On July 14, 2021, the church released an exterior rendering of the temple and announced that it would be constructed on a 3.435-acre (1.39 ha) property located at LR# 13646/4, Hinga Road, Mountain View, Nairobi. Preliminary plans called for a single-story structure encompassing approximately 19,870 square feet.

The groundbreaking ceremony took place on September 11, 2021, with Joseph W. Sitati presiding. Due to COVID-19 restrictions, in-person attendance was limited, but the ceremony was broadcast to meetinghouses and homes across Kenya and neighboring countries.

On January 13, 2025, the church announced the public open house that was held from April 17 to May 3, 2025 (excluding Sundays).

The temple was dedicated on May 18, 2025, by Ulisses Soares of the Quorum of the Twelve Apostles. The dedicatory session was broadcast to church units throughout the temple district.

== Design and architecture ==
The Nairobi Kenya Temple combines design with local cultural influences, like local flowers, and wall tones that were designed to match the Kenyan Savanna, reflecting both its spiritual significance to the church and the heritage of Kenya.

The temple is on a 3.435-acre (1.39 ha) plot at LR# 13646/4, Hinga Road, Mountain View, Nairobi. The landscaping uses native flora, including agapanthus (African lily), symbolizing purity and Kenya's status as a major exporter of flowers. A Christus statue is also located on the grounds.

It is a single-story building with a cast-in-place concrete frame and concrete block partitions. Its exterior features Portuguese Moleanos limestone, chosen for its natural light finish. The design includes a single attached end spire, circular patterns, and floral motifs inspired by the African lily.

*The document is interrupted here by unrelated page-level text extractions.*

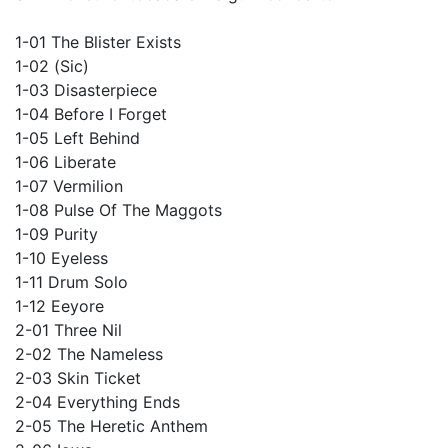
1-01 The Blister Exists
1-02 (Sic)
1-03 Disasterpiece
1-04 Before I Forget
1-05 Left Behind
1-06 Liberate
1-07 Vermilion
1-08 Pulse Of The Maggots
1-09 Purity
1-10 Eyeless
1-11 Drum Solo
1-12 Eeyore
2-01 Three Nil
2-02 The Nameless
2-03 Skin Ticket
2-04 Everything Ends
2-05 The Heretic Anthem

The interior features floral motifs, including the agapanthus in art glass and decorative painting. The design draws inspiration from the Kenyan savanna, using neutral tones. The furniture reflects British colonial influences, and textiles use traditional African patterns. The flooring includes Milliken carpet, nylon rugs, and porcelain Cerim Marfil stone accented with Quartzite Blue and Verde Imperiale. The temple contains two instruction rooms, two sealing rooms, and one baptistry.

== Temple presidents ==
The church's temples are directed by a temple president and matron, each typically serving for a term of three years. The president and matron oversee the administration of temple operations and provide guidance and training for both temple patrons and staff.

Beginning when dedicated in 2025, the first president is Dominic Chelang-at Kogo, with Alice C. Kogo serving as matron.

== Admittance ==
After construction was completed, a public open house was held from April 17 through May 3, 2025, excluding Sundays. The temple was dedicated by Ulisses Soares on May 18, 2025.

Like all the church's temples, it is not used for Sunday worship services. To members of the church, temples are regarded as sacred houses of the Lord. Once dedicated, only church members with a current temple recommend can enter for worship.